▸ What you have to do:
What you return must match the records exactly, line for line.

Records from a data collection
========================

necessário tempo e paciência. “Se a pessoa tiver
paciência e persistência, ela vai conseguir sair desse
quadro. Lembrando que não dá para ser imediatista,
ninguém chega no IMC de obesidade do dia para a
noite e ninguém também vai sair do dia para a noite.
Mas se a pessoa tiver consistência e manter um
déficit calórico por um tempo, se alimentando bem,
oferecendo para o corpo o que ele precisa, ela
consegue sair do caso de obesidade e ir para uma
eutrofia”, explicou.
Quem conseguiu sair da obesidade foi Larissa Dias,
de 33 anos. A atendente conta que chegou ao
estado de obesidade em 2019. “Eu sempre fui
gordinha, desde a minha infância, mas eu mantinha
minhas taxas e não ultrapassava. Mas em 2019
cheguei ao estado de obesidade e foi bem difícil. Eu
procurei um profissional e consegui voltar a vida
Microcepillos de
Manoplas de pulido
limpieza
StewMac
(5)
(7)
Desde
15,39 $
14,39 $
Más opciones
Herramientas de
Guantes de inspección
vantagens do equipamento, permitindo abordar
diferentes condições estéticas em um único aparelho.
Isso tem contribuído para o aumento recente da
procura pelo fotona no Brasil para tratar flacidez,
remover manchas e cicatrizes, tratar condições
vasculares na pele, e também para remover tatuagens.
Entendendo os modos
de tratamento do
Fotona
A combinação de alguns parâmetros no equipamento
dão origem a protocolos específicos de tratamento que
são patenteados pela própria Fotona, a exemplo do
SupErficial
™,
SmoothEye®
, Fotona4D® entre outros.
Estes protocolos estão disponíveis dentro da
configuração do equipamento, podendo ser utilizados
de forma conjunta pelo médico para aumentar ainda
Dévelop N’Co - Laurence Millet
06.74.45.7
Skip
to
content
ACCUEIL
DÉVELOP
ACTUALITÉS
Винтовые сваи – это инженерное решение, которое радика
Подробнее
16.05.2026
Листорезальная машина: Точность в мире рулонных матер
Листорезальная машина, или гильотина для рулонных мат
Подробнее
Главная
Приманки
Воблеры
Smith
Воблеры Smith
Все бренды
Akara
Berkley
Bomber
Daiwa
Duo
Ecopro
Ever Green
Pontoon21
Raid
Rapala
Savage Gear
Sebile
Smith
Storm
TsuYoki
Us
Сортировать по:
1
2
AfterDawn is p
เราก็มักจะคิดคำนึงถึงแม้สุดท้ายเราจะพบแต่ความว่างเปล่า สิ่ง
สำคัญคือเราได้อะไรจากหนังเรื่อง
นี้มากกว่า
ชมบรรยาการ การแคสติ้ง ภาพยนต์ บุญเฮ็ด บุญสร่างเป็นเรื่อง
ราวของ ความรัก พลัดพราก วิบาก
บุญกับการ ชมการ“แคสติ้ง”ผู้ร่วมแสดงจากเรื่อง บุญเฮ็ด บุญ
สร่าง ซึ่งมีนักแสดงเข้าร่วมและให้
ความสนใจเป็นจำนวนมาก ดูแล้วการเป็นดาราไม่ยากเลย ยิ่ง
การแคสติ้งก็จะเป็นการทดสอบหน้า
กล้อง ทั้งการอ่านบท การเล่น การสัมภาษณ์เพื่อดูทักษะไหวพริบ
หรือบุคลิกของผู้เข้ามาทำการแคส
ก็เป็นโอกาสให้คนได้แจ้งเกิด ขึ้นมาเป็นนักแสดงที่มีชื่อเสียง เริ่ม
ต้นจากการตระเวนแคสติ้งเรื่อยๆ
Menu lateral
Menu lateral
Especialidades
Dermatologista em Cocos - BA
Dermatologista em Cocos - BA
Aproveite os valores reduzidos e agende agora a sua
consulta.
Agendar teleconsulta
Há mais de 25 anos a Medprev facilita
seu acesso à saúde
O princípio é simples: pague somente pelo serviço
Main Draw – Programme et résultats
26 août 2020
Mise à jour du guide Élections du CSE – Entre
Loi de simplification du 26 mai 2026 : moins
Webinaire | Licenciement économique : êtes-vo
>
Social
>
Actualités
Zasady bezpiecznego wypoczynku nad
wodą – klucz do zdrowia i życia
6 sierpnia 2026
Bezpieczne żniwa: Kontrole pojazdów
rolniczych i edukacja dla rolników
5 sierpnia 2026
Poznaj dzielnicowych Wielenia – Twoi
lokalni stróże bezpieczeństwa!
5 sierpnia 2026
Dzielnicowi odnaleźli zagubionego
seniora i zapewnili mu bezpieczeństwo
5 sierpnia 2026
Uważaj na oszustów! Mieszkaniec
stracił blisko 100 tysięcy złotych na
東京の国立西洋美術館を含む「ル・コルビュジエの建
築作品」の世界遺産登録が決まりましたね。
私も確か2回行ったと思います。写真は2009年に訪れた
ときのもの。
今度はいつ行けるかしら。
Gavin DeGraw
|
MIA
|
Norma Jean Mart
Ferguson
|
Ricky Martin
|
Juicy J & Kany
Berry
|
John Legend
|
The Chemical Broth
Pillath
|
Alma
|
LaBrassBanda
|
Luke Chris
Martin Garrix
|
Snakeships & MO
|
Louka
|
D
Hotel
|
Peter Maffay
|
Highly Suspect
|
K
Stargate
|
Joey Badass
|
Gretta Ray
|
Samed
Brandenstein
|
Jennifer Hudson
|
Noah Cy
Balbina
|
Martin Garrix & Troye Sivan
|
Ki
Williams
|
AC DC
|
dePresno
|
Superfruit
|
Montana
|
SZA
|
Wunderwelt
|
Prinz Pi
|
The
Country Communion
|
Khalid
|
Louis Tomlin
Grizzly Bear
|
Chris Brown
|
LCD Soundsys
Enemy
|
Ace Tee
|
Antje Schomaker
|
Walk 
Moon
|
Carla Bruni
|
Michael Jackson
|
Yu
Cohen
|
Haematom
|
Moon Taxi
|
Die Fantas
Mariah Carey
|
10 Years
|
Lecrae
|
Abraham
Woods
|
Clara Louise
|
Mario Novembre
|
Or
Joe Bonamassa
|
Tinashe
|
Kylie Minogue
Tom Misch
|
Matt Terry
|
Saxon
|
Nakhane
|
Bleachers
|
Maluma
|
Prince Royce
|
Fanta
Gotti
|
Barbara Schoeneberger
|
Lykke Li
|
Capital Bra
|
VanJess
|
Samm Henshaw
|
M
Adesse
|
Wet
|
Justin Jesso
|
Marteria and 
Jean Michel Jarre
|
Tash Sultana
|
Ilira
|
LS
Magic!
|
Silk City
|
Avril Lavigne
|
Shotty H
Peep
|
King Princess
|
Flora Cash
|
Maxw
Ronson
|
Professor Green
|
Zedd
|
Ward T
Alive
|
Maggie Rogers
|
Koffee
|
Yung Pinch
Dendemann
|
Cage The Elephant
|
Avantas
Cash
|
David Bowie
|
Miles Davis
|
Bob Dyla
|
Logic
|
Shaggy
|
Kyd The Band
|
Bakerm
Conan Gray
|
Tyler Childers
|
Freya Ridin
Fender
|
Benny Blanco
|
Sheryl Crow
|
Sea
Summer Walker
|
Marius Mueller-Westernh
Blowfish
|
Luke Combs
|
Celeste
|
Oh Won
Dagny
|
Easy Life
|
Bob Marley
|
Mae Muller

========================

▸ Result of the task:
necessário tempo e paciência. “Se a pessoa tiver
paciência e persistência, ela vai conseguir sair desse
quadro. Lembrando que não dá para ser imediatista,
ninguém chega no IMC de obesidade do dia para a
noite e ninguém também vai sair do dia para a noite.
Mas se a pessoa tiver consistência e manter um
déficit calórico por um tempo, se alimentando bem,
oferecendo para o corpo o que ele precisa, ela
consegue sair do caso de obesidade e ir para uma
eutrofia”, explicou.
Quem conseguiu sair da obesidade foi Larissa Dias,
de 33 anos. A atendente conta que chegou ao
estado de obesidade em 2019. “Eu sempre fui
gordinha, desde a minha infância, mas eu mantinha
minhas taxas e não ultrapassava. Mas em 2019
cheguei ao estado de obesidade e foi bem difícil. Eu
procurei um profissional e consegui voltar a vida
Microcepillos de
Manoplas de pulido
limpieza
StewMac
(5)
(7)
Desde
15,39 $
14,39 $
Más opciones
Herramientas de
Guantes de inspección
vantagens do equipamento, permitindo abordar
diferentes condições estéticas em um único aparelho.
Isso tem contribuído para o aumento recente da
procura pelo fotona no Brasil para tratar flacidez,
remover manchas e cicatrizes, tratar condições
vasculares na pele, e também para remover tatuagens.
Entendendo os modos
de tratamento do
Fotona
A combinação de alguns parâmetros no equipamento
dão origem a protocolos específicos de tratamento que
são patenteados pela própria Fotona, a exemplo do
SupErficial
™,
SmoothEye®
, Fotona4D® entre outros.
Estes protocolos estão disponíveis dentro da
configuração do equipamento, podendo ser utilizados
de forma conjunta pelo médico para aumentar ainda
Dévelop N’Co - Laurence Millet
06.74.45.7
Skip
to
content
ACCUEIL
DÉVELOP
ACTUALITÉS
Винтовые сваи – это инженерное решение, которое радика
Подробнее
16.05.2026
Листорезальная машина: Точность в мире рулонных матер
Листорезальная машина, или гильотина для рулонных мат
Подробнее
Главная
Приманки
Воблеры
Smith
Воблеры Smith
Все бренды
Akara
Berkley
Bomber
Daiwa
Duo
Ecopro
Ever Green
Pontoon21
Raid
Rapala
Savage Gear
Sebile
Smith
Storm
TsuYoki
Us
Сортировать по:
1
2
AfterDawn is p
เราก็มักจะคิดคำนึงถึงแม้สุดท้ายเราจะพบแต่ความว่างเปล่า สิ่ง
สำคัญคือเราได้อะไรจากหนังเรื่อง
นี้มากกว่า
ชมบรรยาการ การแคสติ้ง ภาพยนต์ บุญเฮ็ด บุญสร่างเป็นเรื่อง
ราวของ ความรัก พลัดพราก วิบาก
บุญกับการ ชมการ“แคสติ้ง”ผู้ร่วมแสดงจากเรื่อง บุญเฮ็ด บุญ
สร่าง ซึ่งมีนักแสดงเข้าร่วมและให้
ความสนใจเป็นจำนวนมาก ดูแล้วการเป็นดาราไม่ยากเลย ยิ่ง
การแคสติ้งก็จะเป็นการทดสอบหน้า
กล้อง ทั้งการอ่านบท การเล่น การสัมภาษณ์เพื่อดูทักษะไหวพริบ
หรือบุคลิกของผู้เข้ามาทำการแคส
ก็เป็นโอกาสให้คนได้แจ้งเกิด ขึ้นมาเป็นนักแสดงที่มีชื่อเสียง เริ่ม
ต้นจากการตระเวนแคสติ้งเรื่อยๆ
Menu lateral
Menu lateral
Especialidades
Dermatologista em Cocos - BA
Dermatologista em Cocos - BA
Aproveite os valores reduzidos e agende agora a sua
consulta.
Agendar teleconsulta
Há mais de 25 anos a Medprev facilita
seu acesso à saúde
O princípio é simples: pague somente pelo serviço
Main Draw – Programme et résultats
26 août 2020
Mise à jour du guide Élections du CSE – Entre
Loi de simplification du 26 mai 2026 : moins
Webinaire | Licenciement économique : êtes-vo
>
Social
>
Actualités
Zasady bezpiecznego wypoczynku nad
wodą – klucz do zdrowia i życia
6 sierpnia 2026
Bezpieczne żniwa: Kontrole pojazdów
rolniczych i edukacja dla rolników
5 sierpnia 2026
Poznaj dzielnicowych Wielenia – Twoi
lokalni stróże bezpieczeństwa!
5 sierpnia 2026
Dzielnicowi odnaleźli zagubionego
seniora i zapewnili mu bezpieczeństwo
5 sierpnia 2026
Uważaj na oszustów! Mieszkaniec
stracił blisko 100 tysięcy złotych na
東京の国立西洋美術館を含む「ル・コルビュジエの建
築作品」の世界遺産登録が決まりましたね。
私も確か2回行ったと思います。写真は2009年に訪れた
ときのもの。
今度はいつ行けるかしら。
Gavin DeGraw
|
MIA
|
Norma Jean Mart
Ferguson
|
Ricky Martin
|
Juicy J & Kany
Berry
|
John Legend
|
The Chemical Broth
Pillath
|
Alma
|
LaBrassBanda
|
Luke Chris
Martin Garrix
|
Snakeships & MO
|
Louka
|
D
Hotel
|
Peter Maffay
|
Highly Suspect
|
K
Stargate
|
Joey Badass
|
Gretta Ray
|
Samed
Brandenstein
|
Jennifer Hudson
|
Noah Cy
Balbina
|
Martin Garrix & Troye Sivan
|
Ki
Williams
|
AC DC
|
dePresno
|
Superfruit
|
Montana
|
SZA
|
Wunderwelt
|
Prinz Pi
|
The
Country Communion
|
Khalid
|
Louis Tomlin
Grizzly Bear
|
Chris Brown
|
LCD Soundsys
Enemy
|
Ace Tee
|
Antje Schomaker
|
Walk 
Moon
|
Carla Bruni
|
Michael Jackson
|
Yu
Cohen
|
Haematom
|
Moon Taxi
|
Die Fantas
Mariah Carey
|
10 Years
|
Lecrae
|
Abraham
Woods
|
Clara Louise
|
Mario Novembre
|
Or
Joe Bonamassa
|
Tinashe
|
Kylie Minogue
Tom Misch
|
Matt Terry
|
Saxon
|
Nakhane
|
Bleachers
|
Maluma
|
Prince Royce
|
Fanta
Gotti
|
Barbara Schoeneberger
|
Lykke Li
|
Capital Bra
|
VanJess
|
Samm Henshaw
|
M
Adesse
|
Wet
|
Justin Jesso
|
Marteria and 
Jean Michel Jarre
|
Tash Sultana
|
Ilira
|
LS
Magic!
|
Silk City
|
Avril Lavigne
|
Shotty H
Peep
|
King Princess
|
Flora Cash
|
Maxw
Ronson
|
Professor Green
|
Zedd
|
Ward T
Alive
|
Maggie Rogers
|
Koffee
|
Yung Pinch
Dendemann
|
Cage The Elephant
|
Avantas
Cash
|
David Bowie
|
Miles Davis
|
Bob Dyla
|
Logic
|
Shaggy
|
Kyd The Band
|
Bakerm
Conan Gray
|
Tyler Childers
|
Freya Ridin
Fender
|
Benny Blanco
|
Sheryl Crow
|
Sea
Summer Walker
|
Marius Mueller-Westernh
Blowfish
|
Luke Combs
|
Celeste
|
Oh Won
Dagny
|
Easy Life
|
Bob Marley
|
Mae Muller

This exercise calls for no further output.